MTC’s Much Ado About Nothing. Photo © Gregory Lorenzutti

Cordingley’s design is directly inspired by St Kilda’s infamous Newman house. Commissioned by former AFL player and media personality Sam Newman and completed in 2001, the property’s headline-sparking exterior features a large picture of Pamela Anderson. Placing this domineering image so prominently on the stage not only embeds Shakespeare’s story in modern Melbourne, but it also speaks beautifully to the way this production seeks to subvert the themes of gender, property and power at play in the text.

Much like the revival of Pammy’s acting career – a moment that has us all rooting for the former Playboy model as she reclaims her agency in her middle-age – this production invites us to see the world and its inherent misogyny from a different, more humanistic angle. Kudos, MTC. 

There is no escaping that the women in this story live in a world where they are traded like property. However, the women of Much Ado embody a strong sense of personal agency and full-bodied wit (especially when it comes to Beatrice) that is somewhat subversive and wholeheartedly delightful, and this production brings this to the surface.

Meanwhile, the (male-coded) police officers featured in this story are played as absolute buffoons (which is a recurring theme in Shakespeare’s work – and it makes you wonder, was the Bard the first one to front up and say ACAB?…) 

If a line of Shakespearean dialogue goes over your head, it’s quite likely an old-timey dick joke (side note: you’ll find this and more unpicked in this brilliant YouTube video essay by Ladyknightthebrave). And true to fashion, this production thrusts away at the phallic humour – right down to the ridiculously oversized codpieces wielded by the male ensemble as part of the elaborate Elizabethan-style outfits which costume designer Karine Larché dresses them in for the party sequence. 

This delightful nonsense is possibly only outdone by a scene of hilariously explicit seduction between Margaret (Hero’s gentlewoman attendant, as played by Chanella Macri, who steals the show with every character she morphs into) and the rogue Borachio (as portrayed by Miela Anich in full drag king mode, sporting a mullet and polo shirt).
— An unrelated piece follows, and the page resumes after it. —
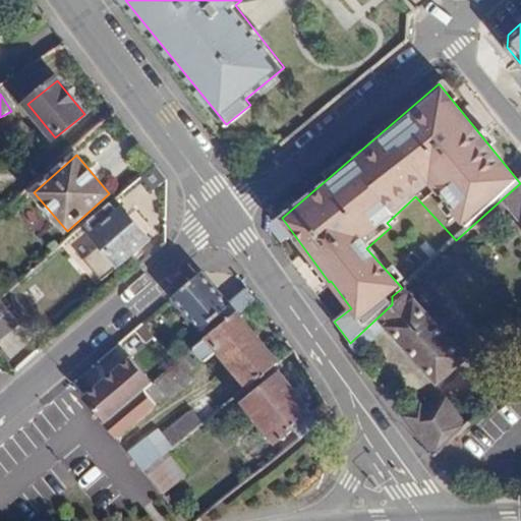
[(156,164),(77,230),(88,241),(95,235),(120,265),(126,262),(132,270),(159,250),(122,209),(129,201),(139,203),(167,176),(156,164)]
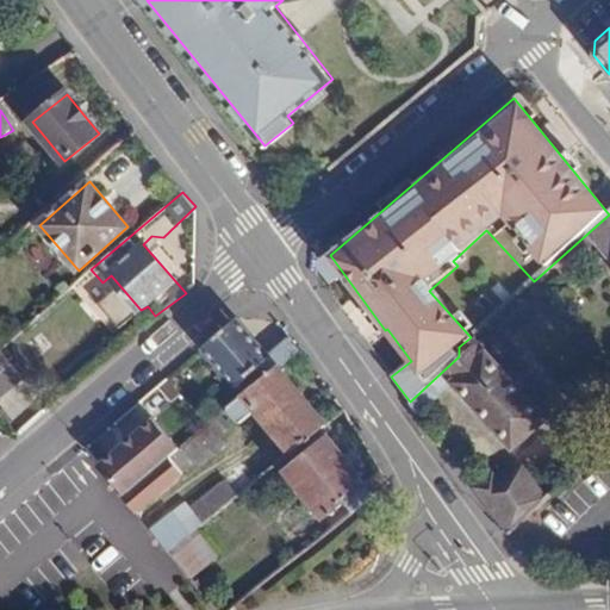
[(609,257),(609,213),(609,215),(589,232),(609,257)]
Beginning with a vignette of Macri bathed in moonlight, standing on a balcony and loosely draped in a fluttering sheet, this act of passion doesn’t shy from a visceral tug job and a hot-blooded exchange of cunnilingus. It’s more action than your average MTC audience might bargain for, and it’s camp as tits (complimentary). 

With theatre often considered as a trivial pastime for the middle classes, it can be easy to forget that Shakespeare’s work was written for the everyman. And with his lines also so often delivered in such a stiff and sombre tone, it can also be easy to forget how freakin’ funny and silly so much of it still is.

As this buoyant production brilliantly attests, there is a timeless resonance to the themes explored here – and maybe, just maybe, it contains the magic to make you feel excited about love again.


Much Ado About Nothing plays at Southbank Theatre, Melbourne, until December 19.